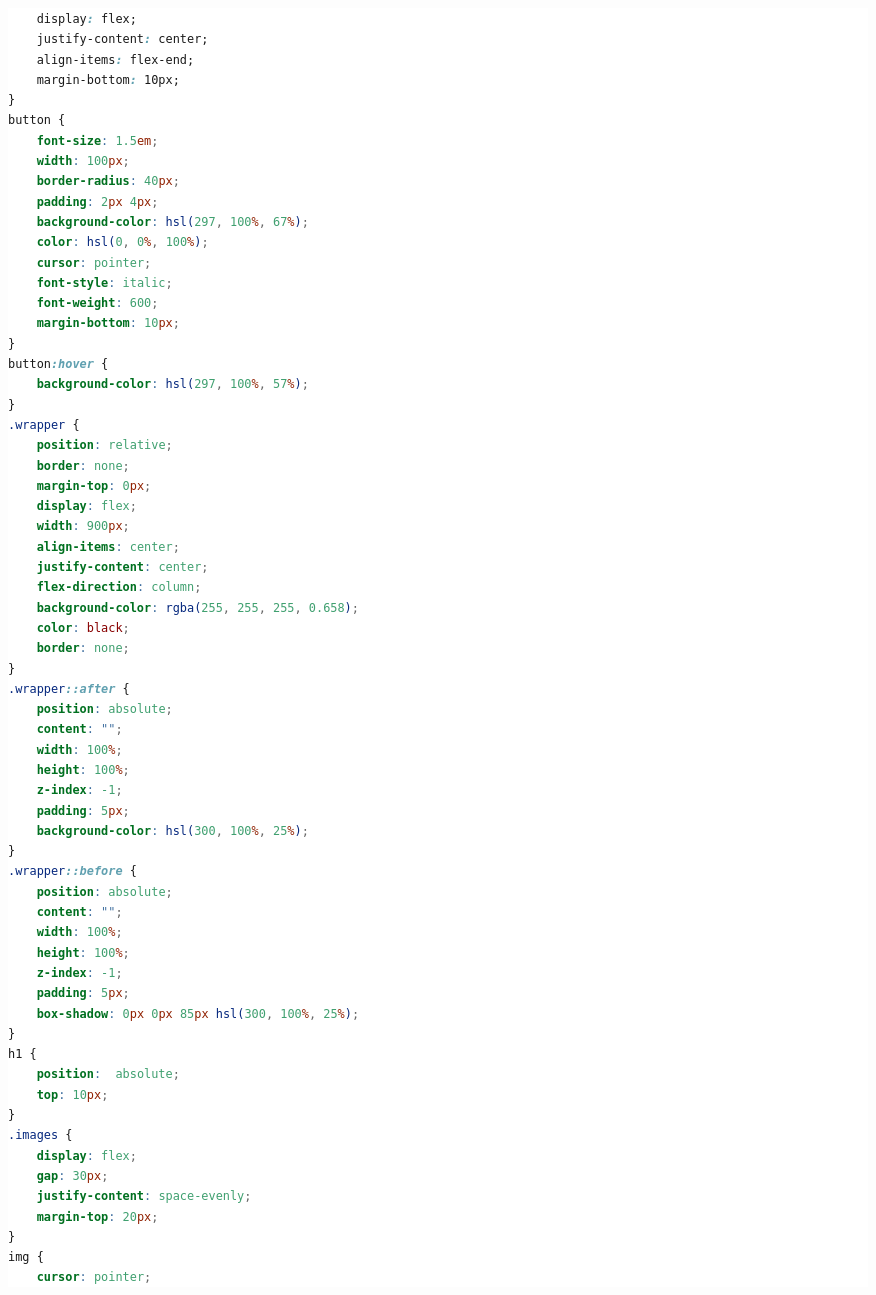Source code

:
 ``` css
    display: flex;
    justify-content: center;
    align-items: flex-end;
    margin-bottom: 10px;
}
button {
    font-size: 1.5em;
    width: 100px;
    border-radius: 40px;
    padding: 2px 4px;
    background-color: hsl(297, 100%, 67%);
    color: hsl(0, 0%, 100%);
    cursor: pointer;
    font-style: italic;
    font-weight: 600;
    margin-bottom: 10px;
}
button:hover {
    background-color: hsl(297, 100%, 57%);
}
.wrapper {
    position: relative;
    border: none;
    margin-top: 0px;
    display: flex;
    width: 900px;
    align-items: center;
    justify-content: center;
    flex-direction: column;
    background-color: rgba(255, 255, 255, 0.658);
    color: black;
    border: none;
}
.wrapper::after {
    position: absolute;
    content: "";
    width: 100%;
    height: 100%;
    z-index: -1;
    padding: 5px;
    background-color: hsl(300, 100%, 25%);
}
.wrapper::before {
    position: absolute;
    content: "";
    width: 100%;
    height: 100%;
    z-index: -1;
    padding: 5px;
    box-shadow: 0px 0px 85px hsl(300, 100%, 25%);
}
h1 {
    position:  absolute;
    top: 10px;
}
.images {
    display: flex;
    gap: 30px;
    justify-content: space-evenly;
    margin-top: 20px;
}
img {
    cursor: pointer; 
```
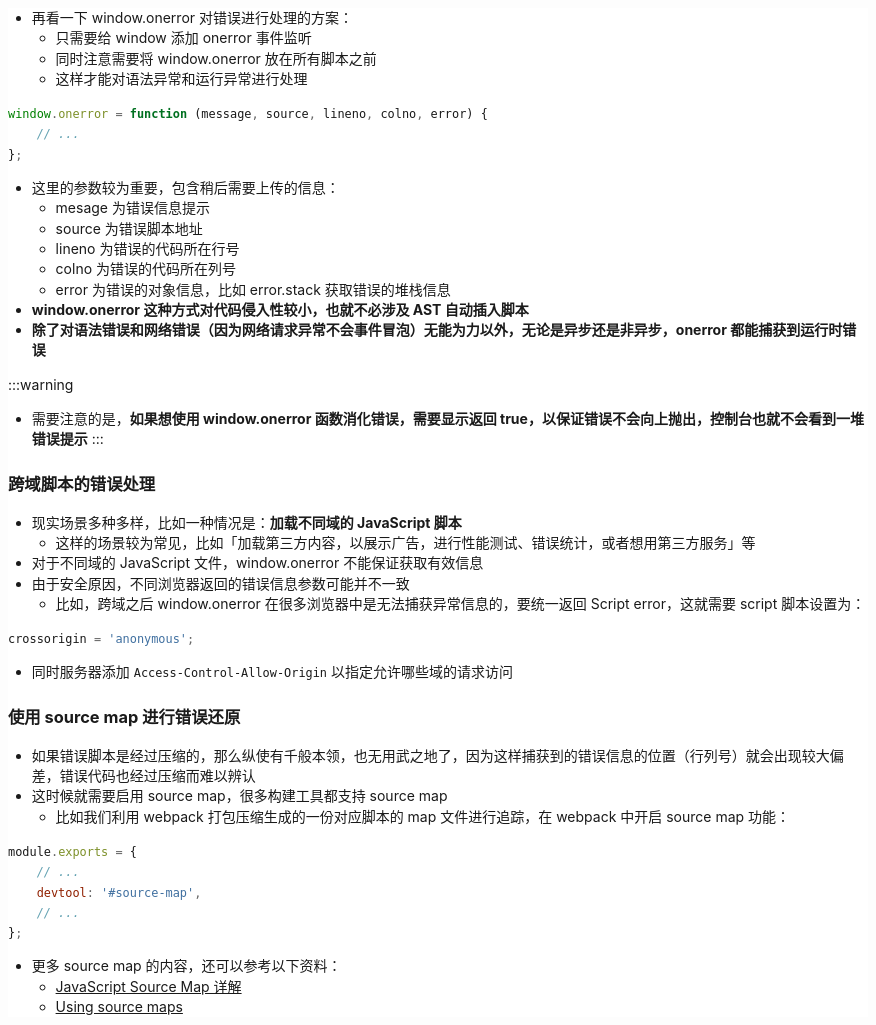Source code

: - 再看一下 window.onerror 对错误进行处理的方案：
  - 只需要给 window 添加 onerror 事件监听
  - 同时注意需要将 window.onerror 放在所有脚本之前
  - 这样才能对语法异常和运行异常进行处理

```javascript
window.onerror = function (message, source, lineno, colno, error) {
	// ...
};
```

- 这里的参数较为重要，包含稍后需要上传的信息：
  - mesage 为错误信息提示
  - source 为错误脚本地址
  - lineno 为错误的代码所在行号
  - colno 为错误的代码所在列号
  - error 为错误的对象信息，比如 error.stack 获取错误的堆栈信息
- **window.onerror 这种方式对代码侵入性较小，也就不必涉及 AST 自动插入脚本**
- **除了对语法错误和网络错误（因为网络请求异常不会事件冒泡）无能为力以外，无论是异步还是非异步，onerror 都能捕获到运行时错误**

:::warning
- 需要注意的是，**如果想使用 window.onerror 函数消化错误，需要显示返回 true，以保证错误不会向上抛出，控制台也就不会看到一堆错误提示**
:::

### 跨域脚本的错误处理

- 现实场景多种多样，比如一种情况是：**加载不同域的 JavaScript 脚本**
  - 这样的场景较为常见，比如「加载第三方内容，以展示广告，进行性能测试、错误统计，或者想用第三方服务」等
- 对于不同域的 JavaScript 文件，window.onerror 不能保证获取有效信息
- 由于安全原因，不同浏览器返回的错误信息参数可能并不一致
  - 比如，跨域之后 window.onerror 在很多浏览器中是无法捕获异常信息的，要统一返回 Script error，这就需要 script 脚本设置为：

```javascript
crossorigin = 'anonymous';
```

- 同时服务器添加 `Access-Control-Allow-Origin` 以指定允许哪些域的请求访问

### 使用 source map 进行错误还原

- 如果错误脚本是经过压缩的，那么纵使有千般本领，也无用武之地了，因为这样捕获到的错误信息的位置（行列号）就会出现较大偏差，错误代码也经过压缩而难以辨认
- 这时候就需要启用 source map，很多构建工具都支持 source map
  - 比如我们利用 webpack 打包压缩生成的一份对应脚本的 map 文件进行追踪，在 webpack 中开启 source map 功能：

```javascript
module.exports = {
	// ...
	devtool: '#source-map',
	// ...
};
```

- 更多 source map 的内容，还可以参考以下资料：
  - [JavaScript Source Map 详解](https://www.ruanyifeng.com/blog/2013/01/javascript_source_map.html)
  - [Using source maps](https://webpack.js.org/guides/development/%23using-source-maps)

++++++++++

To do. Please write out all the data again word for word, but not the pictures.

Result of this exercise.
Source code

:
 ``` css
    display: flex;
    justify-content: center;
    align-items: flex-end;
    margin-bottom: 10px;
}
button {
    font-size: 1.5em;
    width: 100px;
    border-radius: 40px;
    padding: 2px 4px;
    background-color: hsl(297, 100%, 67%);
    color: hsl(0, 0%, 100%);
    cursor: pointer;
    font-style: italic;
    font-weight: 600;
    margin-bottom: 10px;
}
button:hover {
    background-color: hsl(297, 100%, 57%);
}
.wrapper {
    position: relative;
    border: none;
    margin-top: 0px;
    display: flex;
    width: 900px;
    align-items: center;
    justify-content: center;
    flex-direction: column;
    background-color: rgba(255, 255, 255, 0.658);
    color: black;
    border: none;
}
.wrapper::after {
    position: absolute;
    content: "";
    width: 100%;
    height: 100%;
    z-index: -1;
    padding: 5px;
    background-color: hsl(300, 100%, 25%);
}
.wrapper::before {
    position: absolute;
    content: "";
    width: 100%;
    height: 100%;
    z-index: -1;
    padding: 5px;
    box-shadow: 0px 0px 85px hsl(300, 100%, 25%);
}
h1 {
    position:  absolute;
    top: 10px;
}
.images {
    display: flex;
    gap: 30px;
    justify-content: space-evenly;
    margin-top: 20px;
}
img {
    cursor: pointer; 
```
Source code

: - 再看一下 window.onerror 对错误进行处理的方案：
  - 只需要给 window 添加 onerror 事件监听
  - 同时注意需要将 window.onerror 放在所有脚本之前
  - 这样才能对语法异常和运行异常进行处理

```javascript
window.onerror = function (message, source, lineno, colno, error) {
	// ...
};
```

- 这里的参数较为重要，包含稍后需要上传的信息：
  - mesage 为错误信息提示
  - source 为错误脚本地址
  - lineno 为错误的代码所在行号
  - colno 为错误的代码所在列号
  - error 为错误的对象信息，比如 error.stack 获取错误的堆栈信息
- **window.onerror 这种方式对代码侵入性较小，也就不必涉及 AST 自动插入脚本**
- **除了对语法错误和网络错误（因为网络请求异常不会事件冒泡）无能为力以外，无论是异步还是非异步，onerror 都能捕获到运行时错误**

:::warning
- 需要注意的是，**如果想使用 window.onerror 函数消化错误，需要显示返回 true，以保证错误不会向上抛出，控制台也就不会看到一堆错误提示**
:::

### 跨域脚本的错误处理

- 现实场景多种多样，比如一种情况是：**加载不同域的 JavaScript 脚本**
  - 这样的场景较为常见，比如「加载第三方内容，以展示广告，进行性能测试、错误统计，或者想用第三方服务」等
- 对于不同域的 JavaScript 文件，window.onerror 不能保证获取有效信息
- 由于安全原因，不同浏览器返回的错误信息参数可能并不一致
  - 比如，跨域之后 window.onerror 在很多浏览器中是无法捕获异常信息的，要统一返回 Script error，这就需要 script 脚本设置为：

```javascript
crossorigin = 'anonymous';
```

- 同时服务器添加 `Access-Control-Allow-Origin` 以指定允许哪些域的请求访问

### 使用 source map 进行错误还原

- 如果错误脚本是经过压缩的，那么纵使有千般本领，也无用武之地了，因为这样捕获到的错误信息的位置（行列号）就会出现较大偏差，错误代码也经过压缩而难以辨认
- 这时候就需要启用 source map，很多构建工具都支持 source map
  - 比如我们利用 webpack 打包压缩生成的一份对应脚本的 map 文件进行追踪，在 webpack 中开启 source map 功能：

```javascript
module.exports = {
	// ...
	devtool: '#source-map',
	// ...
};
```

- 更多 source map 的内容，还可以参考以下资料：
  - [JavaScript Source Map 详解](https://www.ruanyifeng.com/blog/2013/01/javascript_source_map.html)
  - [Using source maps](https://webpack.js.org/guides/development/%23using-source-maps)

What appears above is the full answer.